━━━ Source extract
2.6.27 (October 9, 2008)
- The register_security() function has been
removed. Security modules which wish to implement stacking must now do
so explicitly.
- The request_queue_t type is gone at last; block
drivers should use struct request_queue instead.
- Quite a bit of big
kernel lock removal work has been merged. For char devices, the open()
method from struct file_operations is no longer protected by
the BKL. Calls to fasync() have also lost BKL protection.
- Many drivers have been converted to use the firmware
loader, making it possible to strip the firmware from the kernel for
those who are inclined to do so. See this article for more
information on the firmware work.
- The API work in the i2c layer continues; there is now an
autodetection capability which allows new-style drivers to detect
devices on their buses automatically.
- The SCSI layer has gained new support for "device
handlers," which are mostly concerned with multipath management. Some
of this code has been moved over from the device mapper.
- The new suspend
and hibernate infrastructure has been merged, providing a wider set
of callbacks for power management events. The PCI and platform bus
interfaces have been enhanced with support for this new infrastructure.
- The TTY layer continues to evolve; significant changes
include the introduction of a new tty_port structure meant to
hold information common to all TTY ports and a rework of the line
discipline code.
- The mac80211 code has a new module which can simulate any
number of IEEE 802.11 radios; it is suitable for testing mac80211
functionality and associated user-space tools.
- There is a new "rfkill" mechanism for unified handling of
"radio off" switches on wireless devices.
━━━━━━
# [Task requirements]
1. From the 2.6.27 kernel change list, give again everything from "method from struct" down to "the device mapper.".
2. Name every function or method that the 2.6.27 kernel change list writes with parentheses.
3. Go on with the 2.6.27 kernel change list, starting after its last entry about "radio off" switches.
━━━ Information given
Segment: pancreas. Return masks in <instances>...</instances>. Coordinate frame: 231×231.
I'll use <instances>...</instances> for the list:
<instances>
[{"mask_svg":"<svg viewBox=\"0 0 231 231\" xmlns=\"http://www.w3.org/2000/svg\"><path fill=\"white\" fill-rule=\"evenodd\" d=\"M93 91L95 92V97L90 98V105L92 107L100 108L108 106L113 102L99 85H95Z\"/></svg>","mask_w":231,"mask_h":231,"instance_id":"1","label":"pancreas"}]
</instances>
━━━━━━
# [Solved problems]
1.
method from struct file_operations is no longer protected by
the BKL. Calls to fasync() have also lost BKL protection.
- Many drivers have been converted to use the firmware
loader, making it possible to strip the firmware from the kernel for
those who are inclined to do so. See this article for more
information on the firmware work.
- The API work in the i2c layer continues; there is now an
autodetection capability which allows new-style drivers to detect
devices on their buses automatically.
- The SCSI layer has gained new support for "device
handlers," which are mostly concerned with multipath management. Some
of this code has been moved over from the device mapper.

2. register_security(), open(), fasync()

3.
- A number of Video4Linux2 format-related callbacks have been
renamed to make them match the names used with the associated buffer
types. In addition, the vidioc_enum_fmt_vbi_cap() callback
has been deprecated and marked for removal in 2.6.28.
- The videobuf layer now has support for controllers which
cannot do scatter/gather I/O.
- The USB "gadget" framework has been massively reworked to
provide better support for composite devices.
- The prototype for device_create() has changed:
struct device *device_create(struct class *class,
struct device *parent,
dev_t devt,
void *drvdata,
const char *fmt, ...);
Those who see a resemblance to device_create_drvdata()
are right; all in-tree users were converted over to that interface, the
old device_create() was removed, and device_create_drvdata()
was renamed. For now, a macro makes calls to device_create_drvdata()
do the right thing, but that macro will probably go away before the
2.6.27 final release.
- User-space UIO drivers can now write a signed value to the /dev/uioX
device to enable and disable interrupts.
- Debugfs (finally) has a function for removing an entire
directory tree:
void debugfs_remove_recursive(struct dentry *dentry);
As a result, code creating hierarchies in debugfs no
longer need remember the dentry of every file they create.
- The tracehook mechanism for defining static trace points
(described in this article)
has been merged, along with a number of trace points in the core
kernel.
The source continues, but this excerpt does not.